The merger will create an EPC powerhouse with a footprint in markets within the Middle East and North Africa, MENA, South Asia.
National Marine Dredging Company’s (NMDC) Board of Directors have voted to recommend the offer to merge the company with National Petroleum Construction Company (NPCC), an offer for which was submitted by the General Holding Corporation PJSC (Senaat), a part of ADQ in August 2020. The merger will create an engineering, procurement, and construction (EPC) powerhouse with an established footprint in key markets within the Middle East and North Africa, MENA, and South Asia. The combined group would be one of the largest integrated oil & gas and marine services EPC companies in the MENA region. According to the UAE’s state-held news agency, Wam, the board has voted to recommend the offer to shareholders following a valuation assessment of NPCC and NMDC by KPMG.
Following consideration by the directors of NMDC, the terms of the transaction, including the transaction consideration, were approved by the NMDC board in its meeting held on 11 November 2020.
In approving the terms of the transaction, the NMDC board has also reviewed the vendor legal due diligence report on NPCC by Allen & Overy LLP and a valuation report and financial due diligence report on NPCC by KPMG.
According to the NMDC board, the transaction will be beneficial for shareholders, as well as NMDC’s wider stakeholders and it has the full support of the NMDC Board. Following the merger, NMDC would remain listed on the Abu Dhabi Securities Exchange (ADX), and the combined group will be one of the largest companies on the ADX based on market capitalisation, which is expected to have a positive impact on overall demand and liquidity for the group’s shares.

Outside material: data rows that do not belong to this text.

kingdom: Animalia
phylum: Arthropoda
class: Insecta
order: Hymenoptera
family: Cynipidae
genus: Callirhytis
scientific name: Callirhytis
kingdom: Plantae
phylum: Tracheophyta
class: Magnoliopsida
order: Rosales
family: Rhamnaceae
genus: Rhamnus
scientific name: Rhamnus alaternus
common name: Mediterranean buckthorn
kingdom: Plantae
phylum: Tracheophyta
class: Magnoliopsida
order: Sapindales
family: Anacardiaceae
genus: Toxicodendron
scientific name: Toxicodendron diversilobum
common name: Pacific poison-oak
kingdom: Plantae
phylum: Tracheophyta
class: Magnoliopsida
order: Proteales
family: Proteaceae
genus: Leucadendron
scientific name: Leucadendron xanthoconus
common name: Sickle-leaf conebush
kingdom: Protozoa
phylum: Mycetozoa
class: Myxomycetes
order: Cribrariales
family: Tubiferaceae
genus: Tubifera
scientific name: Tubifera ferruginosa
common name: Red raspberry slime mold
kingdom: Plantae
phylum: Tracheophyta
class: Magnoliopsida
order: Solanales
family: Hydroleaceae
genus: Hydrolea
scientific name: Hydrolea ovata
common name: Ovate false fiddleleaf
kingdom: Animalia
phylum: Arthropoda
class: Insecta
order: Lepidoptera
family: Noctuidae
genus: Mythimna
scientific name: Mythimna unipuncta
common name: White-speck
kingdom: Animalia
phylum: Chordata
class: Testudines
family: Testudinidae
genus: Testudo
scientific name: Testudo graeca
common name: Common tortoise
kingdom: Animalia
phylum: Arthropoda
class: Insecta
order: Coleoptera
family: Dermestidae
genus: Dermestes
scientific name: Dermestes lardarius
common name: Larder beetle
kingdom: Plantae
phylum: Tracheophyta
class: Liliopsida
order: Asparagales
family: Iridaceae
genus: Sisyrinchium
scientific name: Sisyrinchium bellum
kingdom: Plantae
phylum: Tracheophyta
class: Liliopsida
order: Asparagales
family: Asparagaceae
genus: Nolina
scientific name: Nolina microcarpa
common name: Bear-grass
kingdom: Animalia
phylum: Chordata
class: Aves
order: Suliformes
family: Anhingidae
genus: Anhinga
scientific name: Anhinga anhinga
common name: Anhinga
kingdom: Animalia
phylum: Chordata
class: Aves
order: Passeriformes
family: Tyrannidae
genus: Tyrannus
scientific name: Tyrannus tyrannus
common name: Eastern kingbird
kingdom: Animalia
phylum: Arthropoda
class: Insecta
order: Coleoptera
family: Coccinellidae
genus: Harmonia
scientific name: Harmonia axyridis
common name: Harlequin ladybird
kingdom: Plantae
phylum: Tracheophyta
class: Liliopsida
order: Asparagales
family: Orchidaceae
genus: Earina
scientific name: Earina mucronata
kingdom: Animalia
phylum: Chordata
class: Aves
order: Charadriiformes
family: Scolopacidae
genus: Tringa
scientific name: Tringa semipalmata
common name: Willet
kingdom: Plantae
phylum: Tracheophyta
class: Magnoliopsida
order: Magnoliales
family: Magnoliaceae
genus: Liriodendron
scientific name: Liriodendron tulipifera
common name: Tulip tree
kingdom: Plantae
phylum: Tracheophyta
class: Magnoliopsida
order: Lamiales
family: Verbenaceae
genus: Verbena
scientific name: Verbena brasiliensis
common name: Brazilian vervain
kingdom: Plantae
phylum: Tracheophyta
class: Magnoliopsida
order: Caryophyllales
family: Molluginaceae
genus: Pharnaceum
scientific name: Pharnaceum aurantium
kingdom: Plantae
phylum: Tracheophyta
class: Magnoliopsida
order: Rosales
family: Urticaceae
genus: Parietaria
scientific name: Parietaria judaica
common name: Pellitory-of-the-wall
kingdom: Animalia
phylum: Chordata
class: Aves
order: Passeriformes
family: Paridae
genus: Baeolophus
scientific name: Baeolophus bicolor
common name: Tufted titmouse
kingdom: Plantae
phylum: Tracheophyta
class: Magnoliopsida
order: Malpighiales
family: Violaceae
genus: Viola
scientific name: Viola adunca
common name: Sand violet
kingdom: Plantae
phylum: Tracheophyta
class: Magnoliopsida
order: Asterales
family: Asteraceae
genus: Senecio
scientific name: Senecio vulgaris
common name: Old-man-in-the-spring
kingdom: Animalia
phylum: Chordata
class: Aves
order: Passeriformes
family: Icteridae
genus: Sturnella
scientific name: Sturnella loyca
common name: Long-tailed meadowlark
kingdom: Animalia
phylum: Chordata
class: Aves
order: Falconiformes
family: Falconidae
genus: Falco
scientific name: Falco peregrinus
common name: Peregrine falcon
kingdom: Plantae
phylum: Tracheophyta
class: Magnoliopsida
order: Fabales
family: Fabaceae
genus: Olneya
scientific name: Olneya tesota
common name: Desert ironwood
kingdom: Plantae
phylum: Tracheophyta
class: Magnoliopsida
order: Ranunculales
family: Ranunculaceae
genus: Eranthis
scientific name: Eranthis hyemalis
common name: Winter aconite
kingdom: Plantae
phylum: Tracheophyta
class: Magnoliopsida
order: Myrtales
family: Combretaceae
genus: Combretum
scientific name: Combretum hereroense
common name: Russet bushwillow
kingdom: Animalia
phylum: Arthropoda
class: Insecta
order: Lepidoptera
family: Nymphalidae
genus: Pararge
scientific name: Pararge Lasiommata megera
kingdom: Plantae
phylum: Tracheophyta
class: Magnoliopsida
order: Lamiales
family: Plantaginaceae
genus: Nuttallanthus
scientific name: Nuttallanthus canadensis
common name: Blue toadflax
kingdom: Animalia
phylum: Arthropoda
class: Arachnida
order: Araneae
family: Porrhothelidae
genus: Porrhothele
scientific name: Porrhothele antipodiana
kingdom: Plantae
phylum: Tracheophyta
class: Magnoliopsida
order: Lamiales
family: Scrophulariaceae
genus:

The key terms of the offer being proposed by the NPCC shareholders are that it will transfer NPCC to NMDC in consideration for the issuance by NMDC to the NPCC shareholders of a convertible instrument.
The instrument is convertible into 575,000,000 ordinary shares of par value $0.27 (AED1) each in the capital of NMDC, representing 69.70% of the issued share capital of NMDC following the conversion. The convertible instrument will be converted into NMDC shares immediately following the completion. The price at which it will convert into shares in NMDC is $1.2 (AED4.40) per share.
The transaction requires the approval of the NMDC shareholders for the issuance of the convertible instrument and the increase in share capital in NMDC on the conversion of the convertible instrument. This will be approved at a general body meeting which is expected to take place before the end of 2020.
The resolutions require the approval of shareholders who hold at least 75% of the shares represented at the general body meeting. Subject to the conditions of the transaction having been satisfied, it is expected that completion of the transaction, the issuance of the convertible instrument and the listing of the new NMDC shares will occur before the end of Q1 2021. At this time, there is no certainty that any transaction will occur.